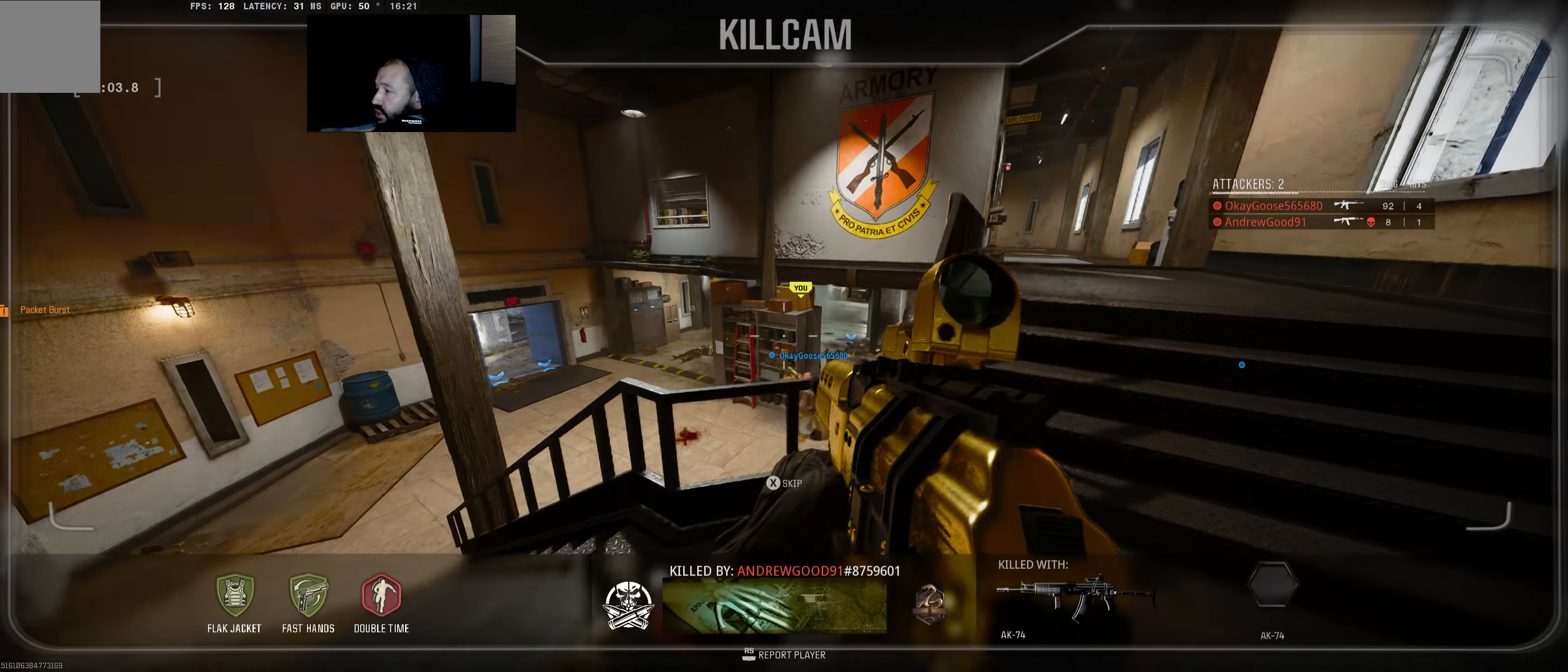
{"buttons": ["X"], "left_stick": "center", "right_stick": "center", "events": [[267, "X", "down"], [384, "X", "up"], [450, "X", "down"]]}
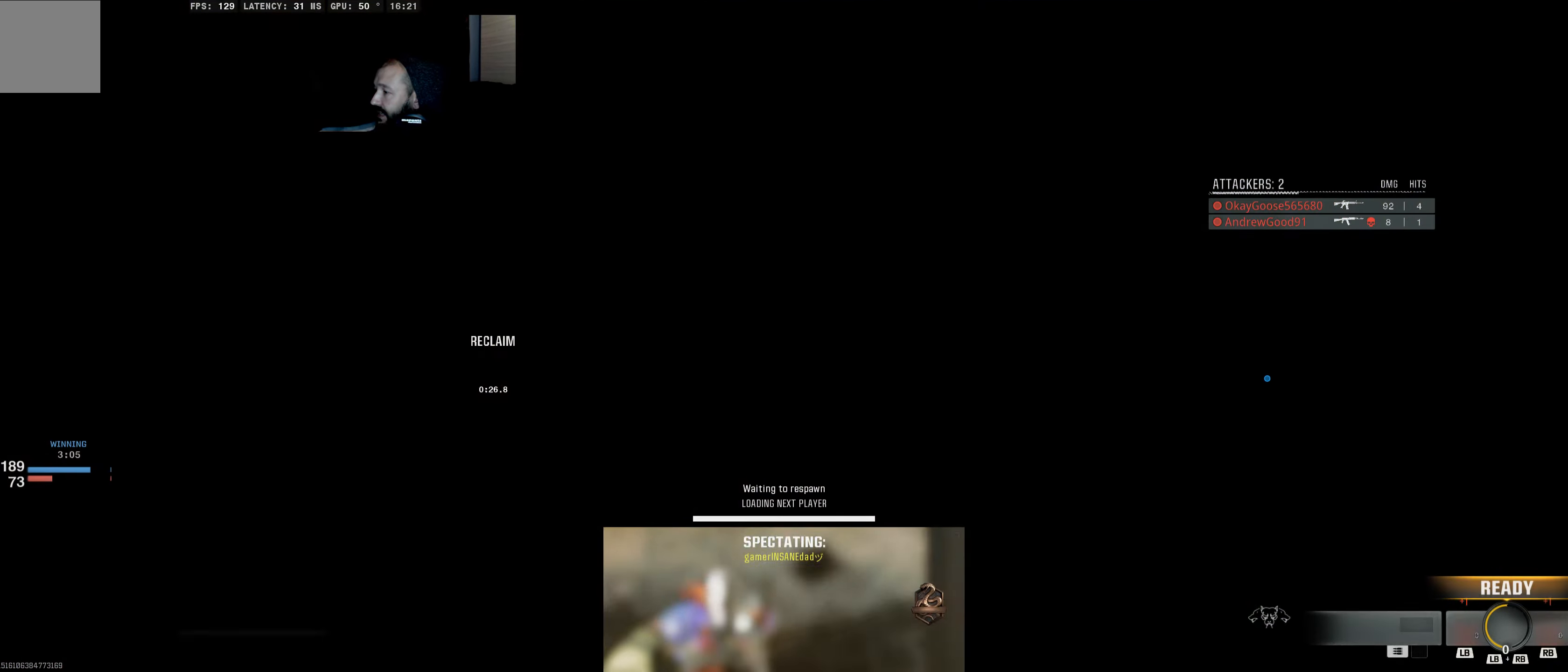
{"buttons": [], "left_stick": "center", "right_stick": "center", "events": [[17, "X", "up"]]}
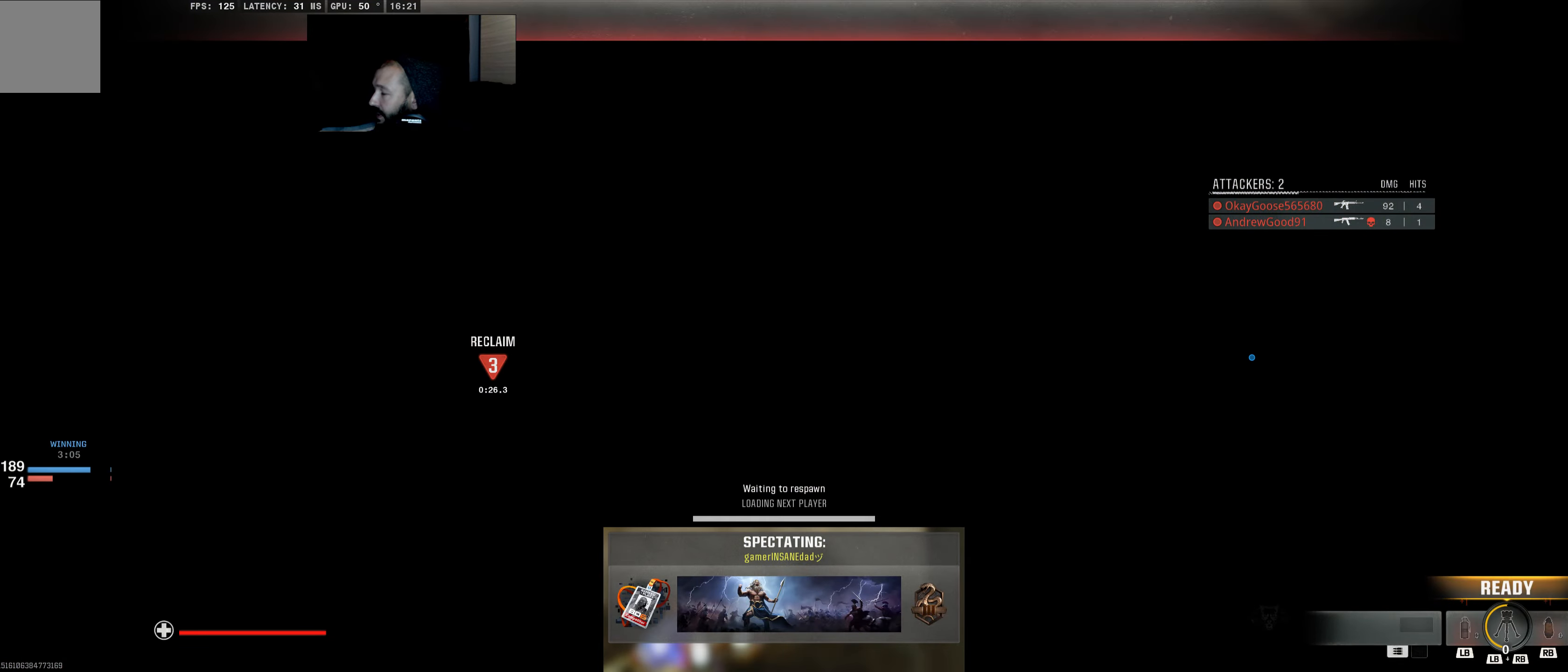
{"buttons": [], "left_stick": "center", "right_stick": "center", "events": []}
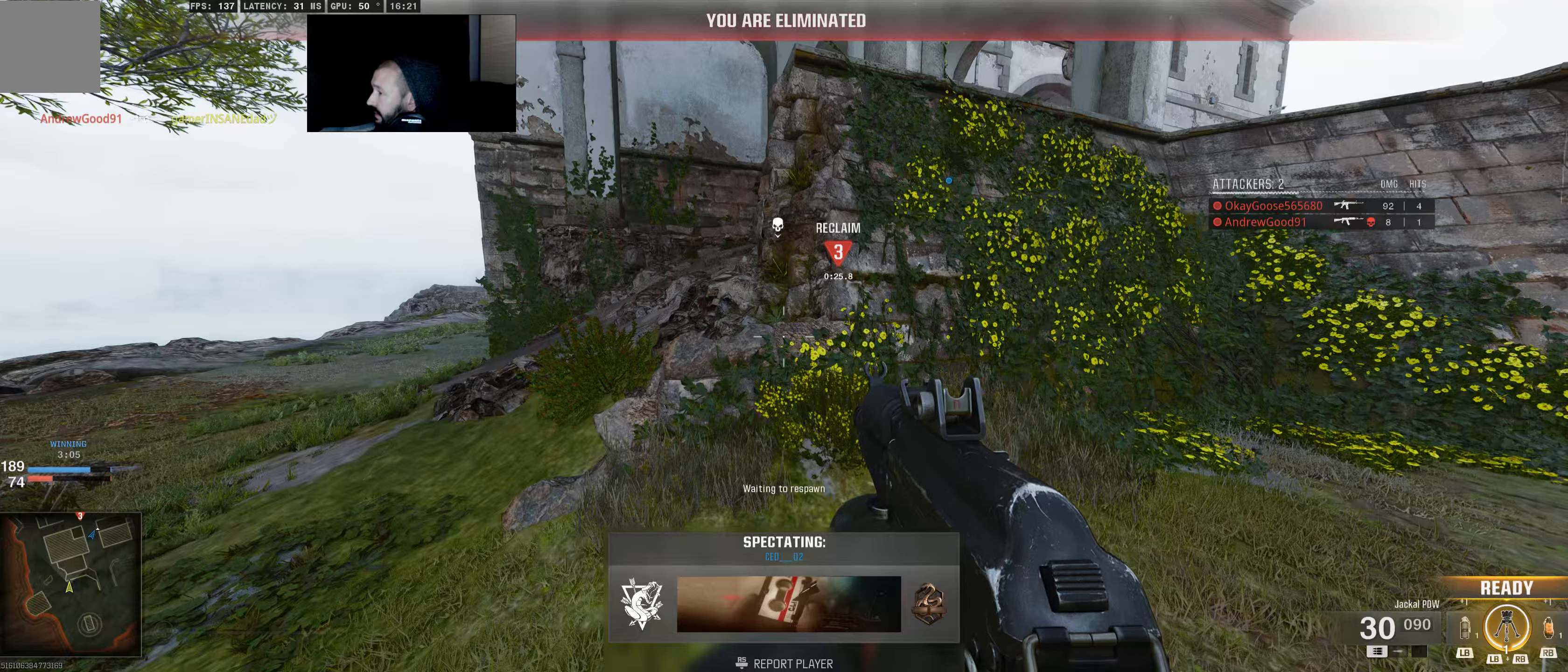
{"buttons": [], "left_stick": "up", "right_stick": "left", "events": [[183, "left_stick", "up"], [283, "L3", "down"], [283, "right_stick", "left"], [467, "L3", "up"]]}
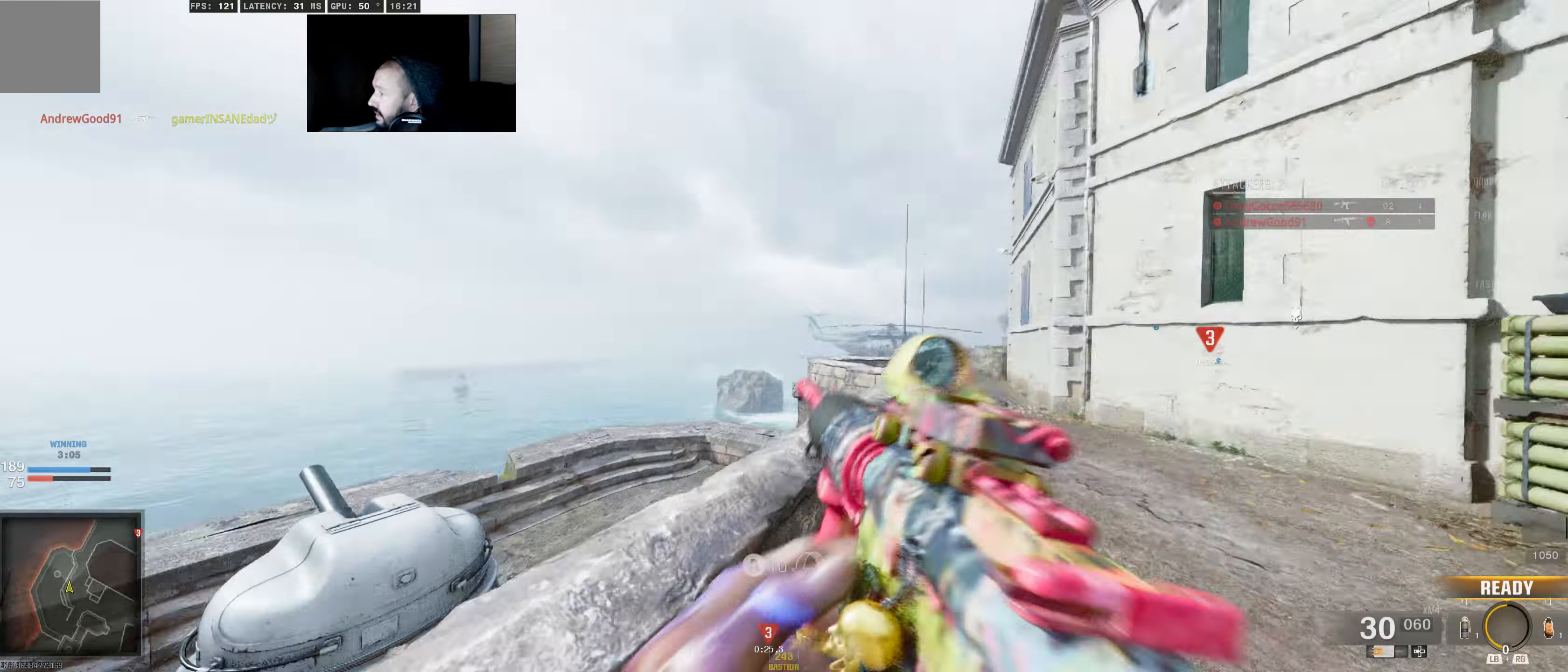
{"buttons": ["L3"], "left_stick": "up", "right_stick": "center", "events": [[33, "right_stick", "center"], [183, "L3", "down"], [217, "right_stick", "right"], [333, "L3", "up"], [467, "L3", "down"], [467, "right_stick", "center"]]}
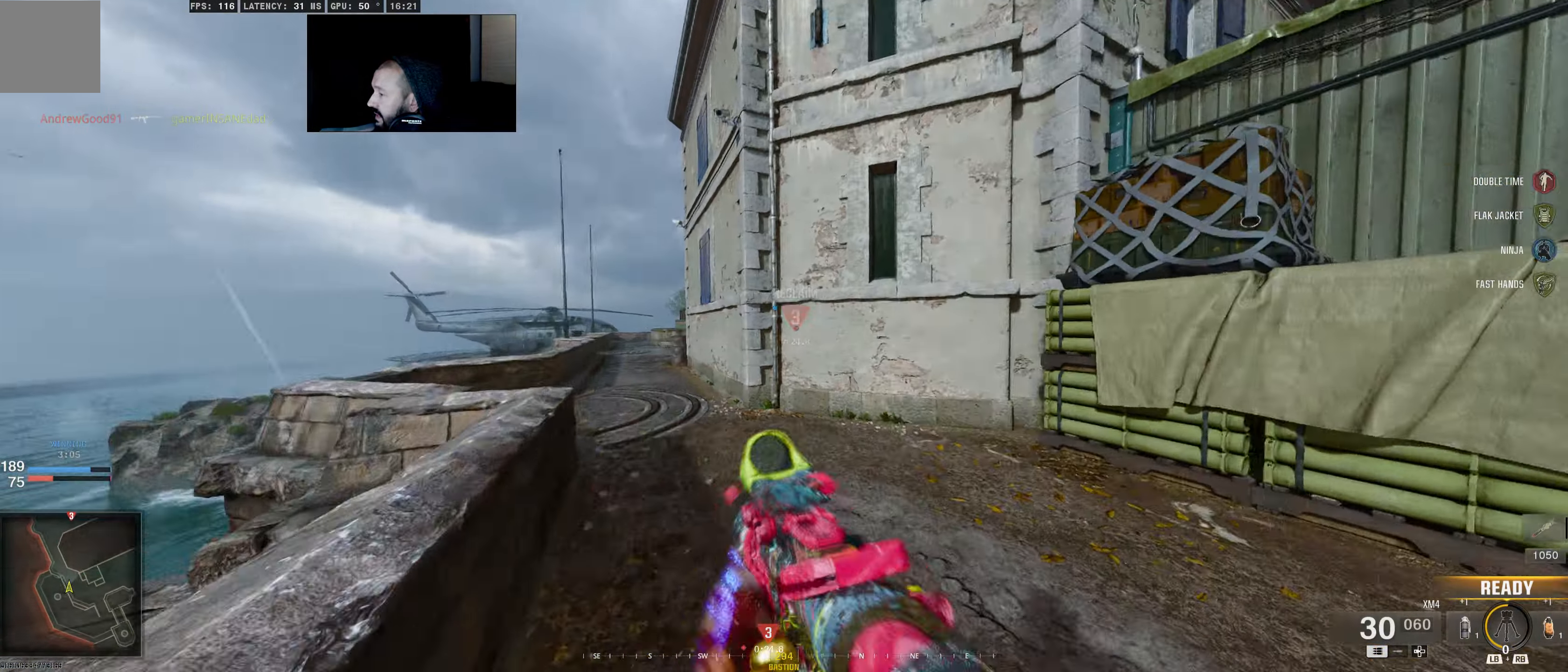
{"buttons": ["L3"], "left_stick": "up-left", "right_stick": "left", "events": [[150, "L3", "up"], [150, "right_stick", "right"], [333, "left_stick", "up-left"], [333, "right_stick", "left"], [483, "L3", "down"]]}
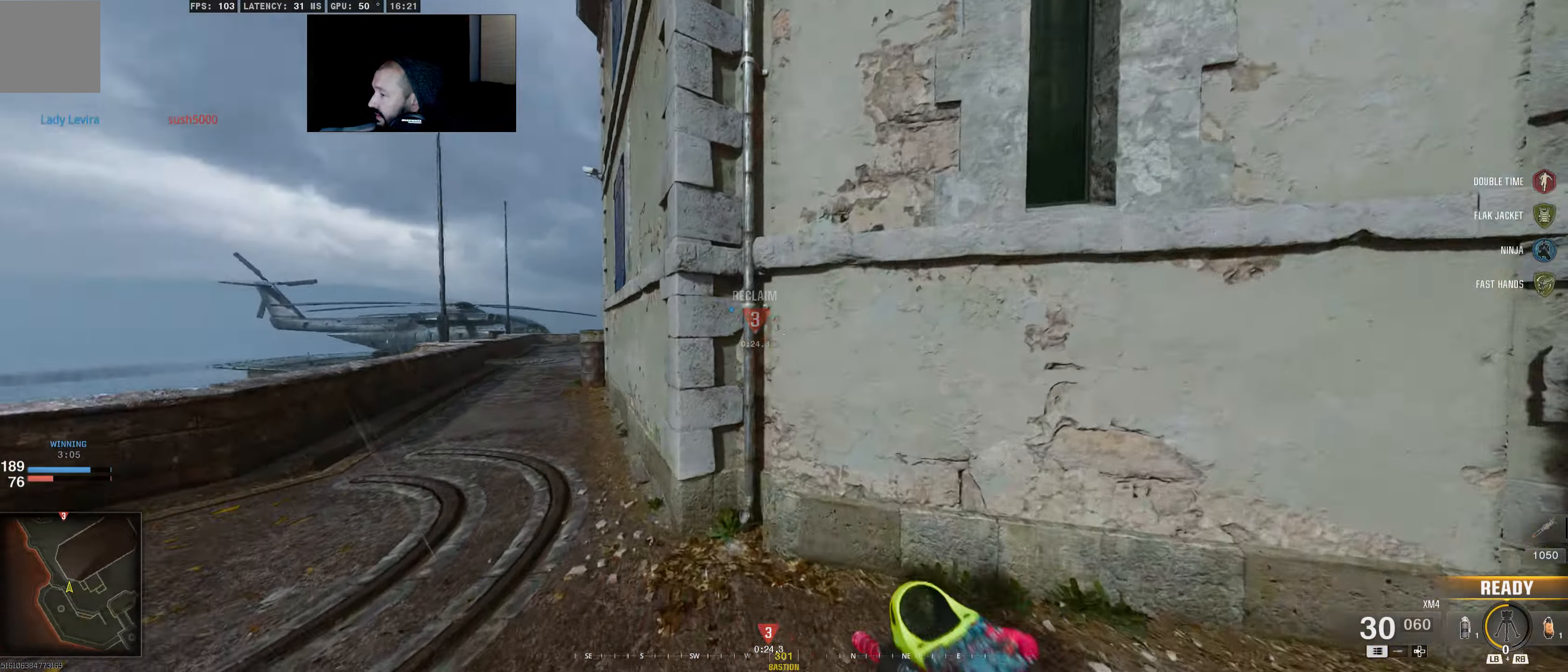
{"buttons": [], "left_stick": "up", "right_stick": "right", "events": [[83, "right_stick", "center"], [133, "L3", "up"], [217, "left_stick", "up"], [283, "L3", "down"], [400, "right_stick", "right"], [433, "L3", "up"]]}
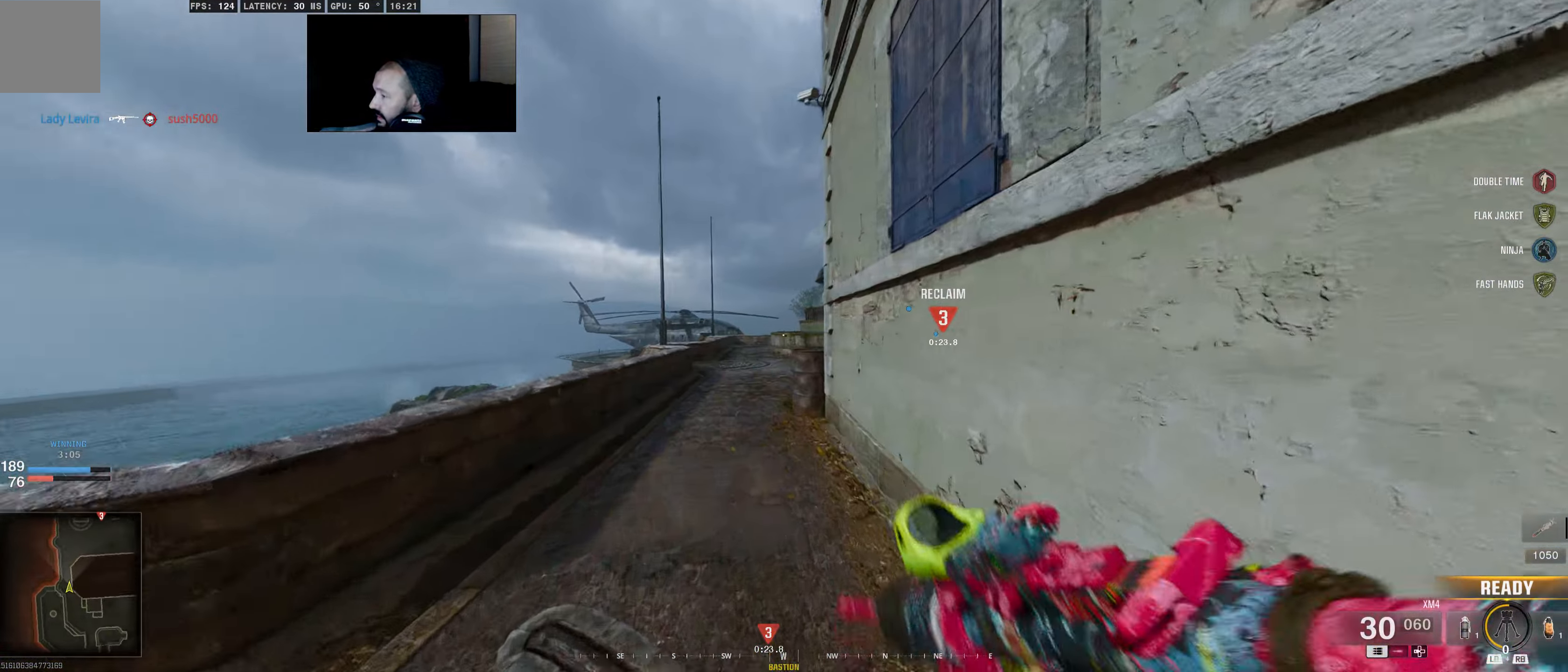
{"buttons": [], "left_stick": "up", "right_stick": "center", "events": [[17, "L3", "down"], [17, "right_stick", "center"], [83, "right_stick", "left"], [167, "right_stick", "center"], [200, "L3", "up"]]}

**What needs to be done**
Every line of the listing above is to be retyped exactly, but the pictures are to be dropped.

**Solution**
{"buttons": ["X"], "left_stick": "center", "right_stick": "center", "events": [[267, "X", "down"], [384, "X", "up"], [450, "X", "down"]]}
{"buttons": [], "left_stick": "center", "right_stick": "center", "events": [[17, "X", "up"]]}
{"buttons": [], "left_stick": "center", "right_stick": "center", "events": []}
{"buttons": [], "left_stick": "up", "right_stick": "left", "events": [[183, "left_stick", "up"], [283, "L3", "down"], [283, "right_stick", "left"], [467, "L3", "up"]]}
{"buttons": ["L3"], "left_stick": "up", "right_stick": "center", "events": [[33, "right_stick", "center"], [183, "L3", "down"], [217, "right_stick", "right"], [333, "L3", "up"], [467, "L3", "down"], [467, "right_stick", "center"]]}
{"buttons": ["L3"], "left_stick": "up-left", "right_stick": "left", "events": [[150, "L3", "up"], [150, "right_stick", "right"], [333, "left_stick", "up-left"], [333, "right_stick", "left"], [483, "L3", "down"]]}
{"buttons": [], "left_stick": "up", "right_stick": "right", "events": [[83, "right_stick", "center"], [133, "L3", "up"], [217, "left_stick", "up"], [283, "L3", "down"], [400, "right_stick", "right"], [433, "L3", "up"]]}
{"buttons": [], "left_stick": "up", "right_stick": "center", "events": [[17, "L3", "down"], [17, "right_stick", "center"], [83, "right_stick", "left"], [167, "right_stick", "center"], [200, "L3", "up"]]}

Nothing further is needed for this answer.